▶ [To be done]
Answer these questions from the text on change-tracking data models:
1. Which ticket number is given for letting milestones have attachments?
2. What does the surrogate key approach make easy?
3. What reason is given for trying the new model on the ticket module first?

▶ [Reading text]

________________________

Several possibilities here:
ticket_change
id | changeid | prop | value | seq |
---|
milestone_change
id | changeid | prop | value | seq |
---|
or:
resource_change
id | changeid | prop | value | seq |
---|
(surrogate key approach)
The latter has the advantage that it would make easy to relate a given changeid
to the resource(s) that were affected by the change, without having to go through
each resource table.
We could also keep all property changes as text values
or have extra ..._int
(..._float
) tables for more compact
representation.
See also ticket:6466#comment:10 and follow-ups for a discussion about how ticket changes and in particular ticket change edits, could be handled using this approach.
Possible Implementation Plan
Milestone First
- modify the Milestone module so that it uses the new proposed datamodel.
- experiment new tabbed view for the milestone (View, Discussion, History). See TracProject/UiGuidelines.
- milestone should be able to have attachments, too (#3068)
- adapt the Roadmap module to the new model
- adapt the Milestone admin component to the new model
Once this is complete, validate the genericity by promoting the components to be first class resources as well (#1233).
Ticket First
As the ticket module is by far the most complex, it might be worth to try out the new model there first:
- we could verify that we meet the expectations in terms of code simplification, solving open issues, etc.

________________________

▶ [Given data]
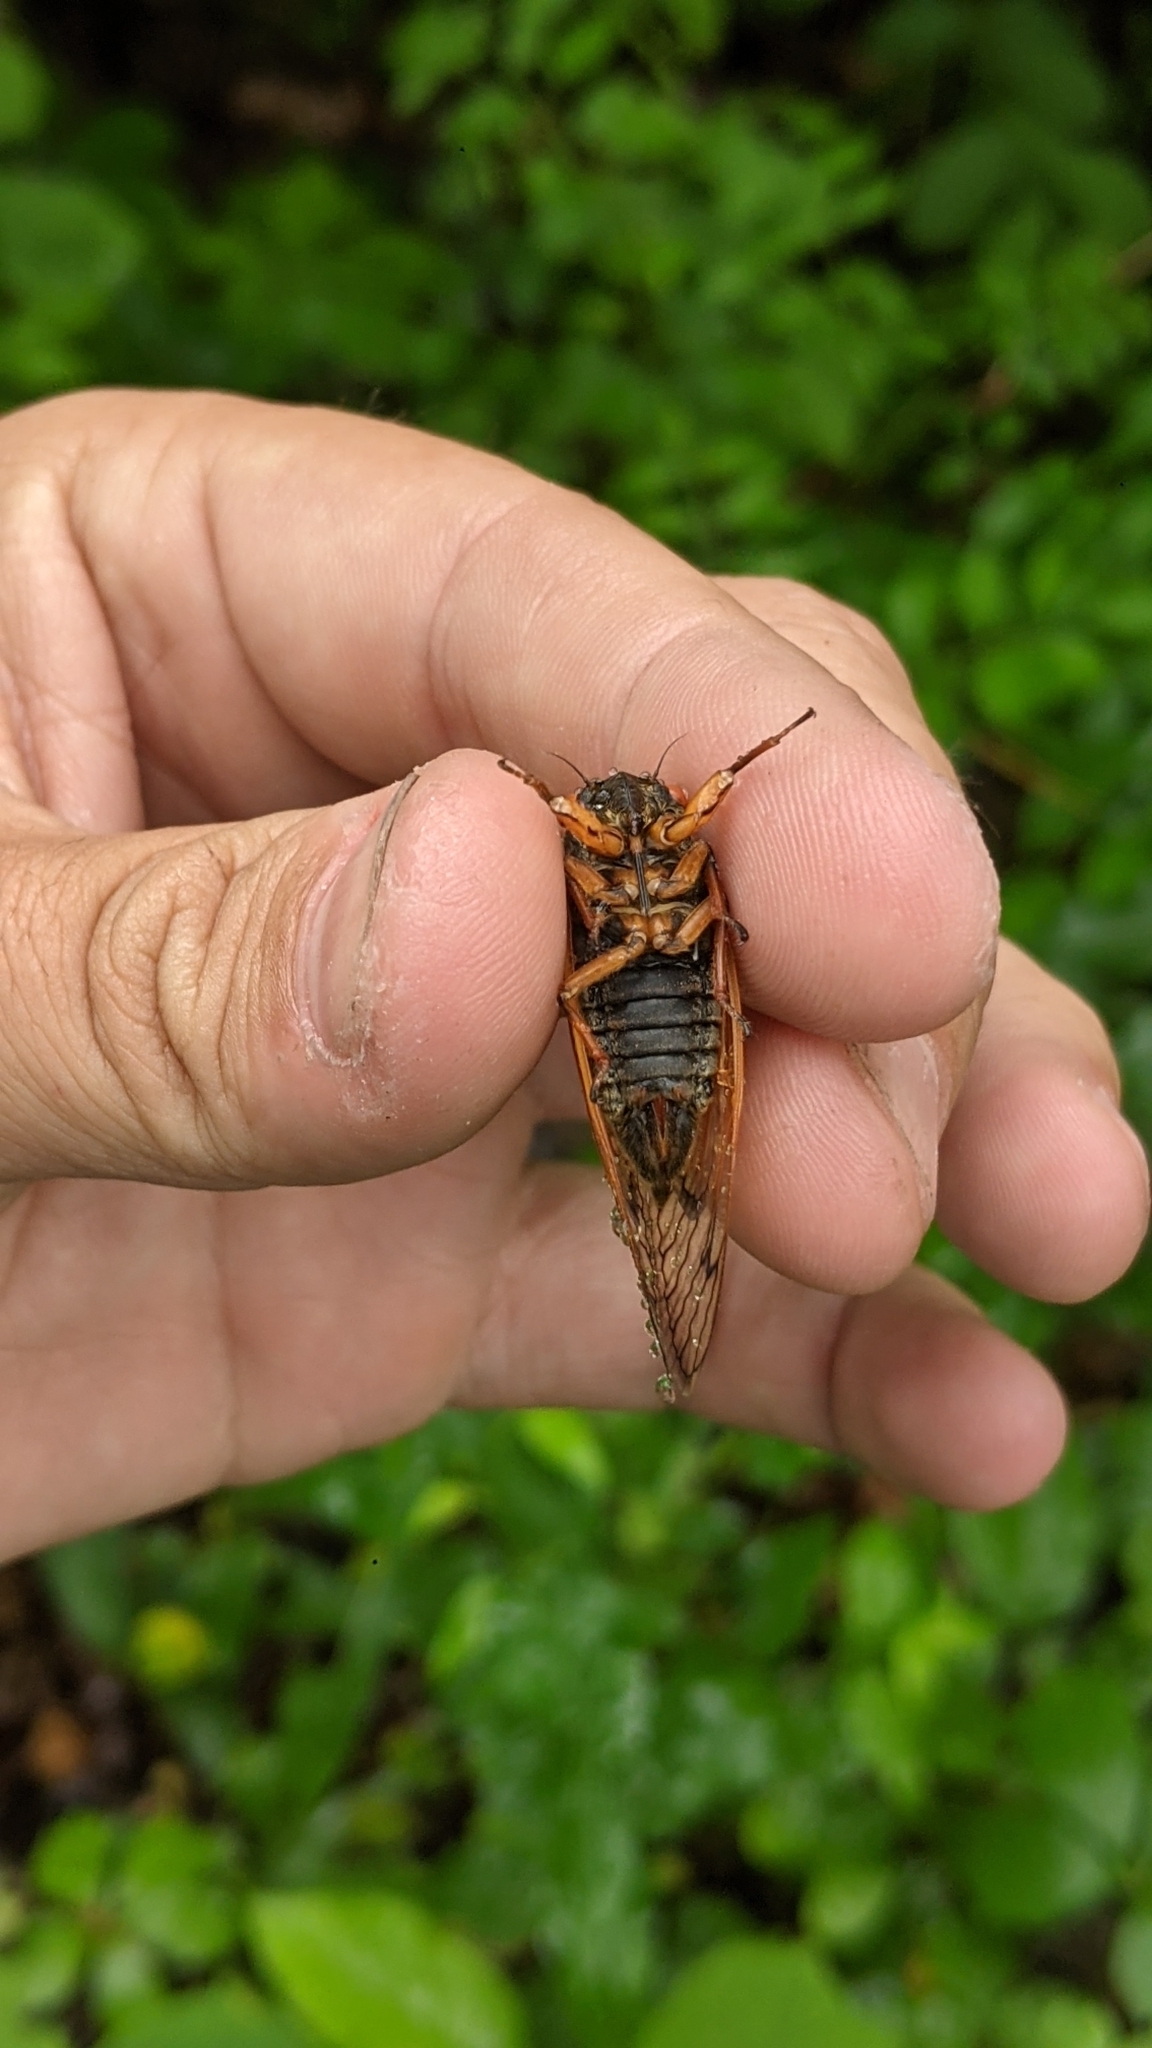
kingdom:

________________________

▶ [Answer to this exercise]
1. #3068
2. It makes it easy to relate a given changeid to the resource(s) affected by the change, without going through each resource table.
3. The ticket module is by far the most complex.